Last week IOG announced there was “serious interest” in its flagship “core” project, which includes the development of the Blythe and Vulcan gas hubs in the southern North Sea.
However, RockRose said it would be “challenging” for IOG to fund the field development at costs of around £450m without a partner.
RockRose said it has considered partnering on the project but this would be “problematic” given IOG’s financial arrangements with London Oil and Gas.
IOG last year took out a £15m loan from London Oil and Gas, which in turn is financed by London Capital and Finance which is itself in administration.
In January, IOG said it would not be affected as London Capital is not a shareholder in London Oil and Gas.
The firm added that accepting the deal would remove risk of an unsuccessful farm out, and even if a partner was found, IOG shareholders would likely need to pay up to fund their share in the gas hub.

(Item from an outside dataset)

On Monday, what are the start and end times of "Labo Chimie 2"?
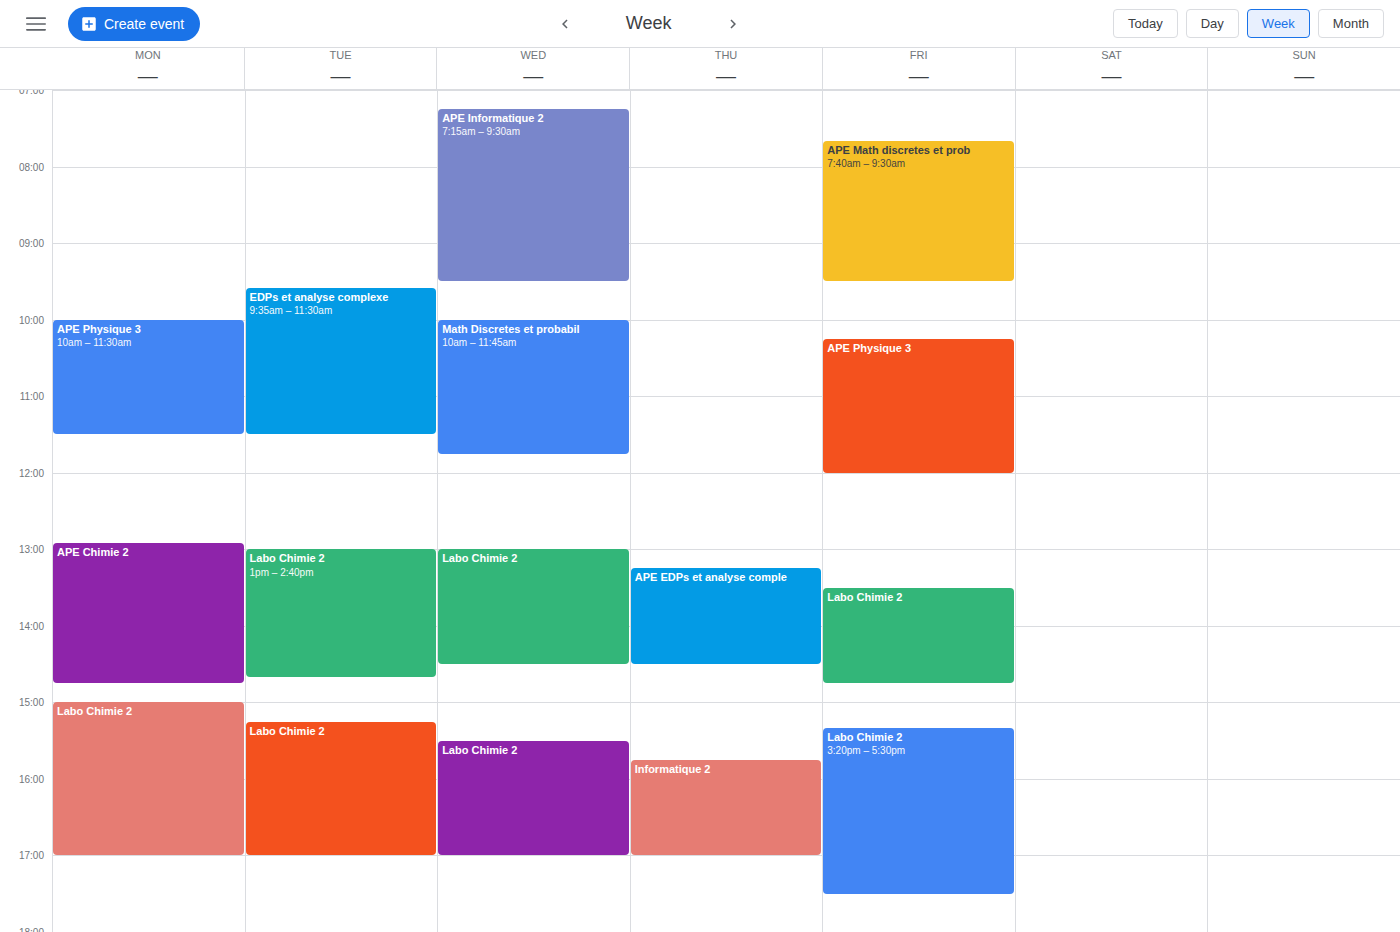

In a statement, the firm said: “RockRose believes that all IOG shareholders should be given the opportunity to consider the merits of the potential offer which would be at a more than 50% premium and made fully in cash by a credible bidder.
“Furthermore, it is, in the view of RockRose, the fiduciary duty of the IOG Board to engage with RockRose immediately including providing it with access to the convertible loan documents and other documents representing other dilutive securities while the Board considers, in conjunction with its advisers, the merits of the potential offer.”
IOG confirmed the board rejected the proposal but said the possible offer is “opportunistic and materially undervalues” the firm.
It said: “The announcement by RockRose contains a number of statements which the Board finds misleading and with which the Board does not agree.
“Moreover, the Board believes that this proposal is opportunistic and materially undervalues the Company and does not attribute fair value to IOG’s assets, nor their significant future upside. The Board therefore unanimously concluded to reject this proposal unequivocally.
“The Board continues to focus its efforts on unlocking value in the Company by securing a farm-out partner for its core project to provide funding optionality in parallel with IOG’s stated capital markets funding plans.
“The Board’s rejection of RockRose’s approach was given with the full support of London Oil & Gas Limited.”
IOG’s share price has increased more than 30% since the news broke of the offer.
The “core” project involves the Blythe and Vulcan gas hubs in the southern North Sea thought to be capable of producing 300 billion cubic feet of gas, as well as integrating the nearby Harvey discovery.
First gas is expected within 20 months of a final investment decision being made, targeted for the first half of 2019.
Last week RockRose completed a deal to buy US operator Marathon Oil’s North Sea business.
The deal marked the start of RockRose’s transition to operator for the first time.
Marathon’s 250-strong workforce will transfer to the company once the deal is completed in the second half of the year.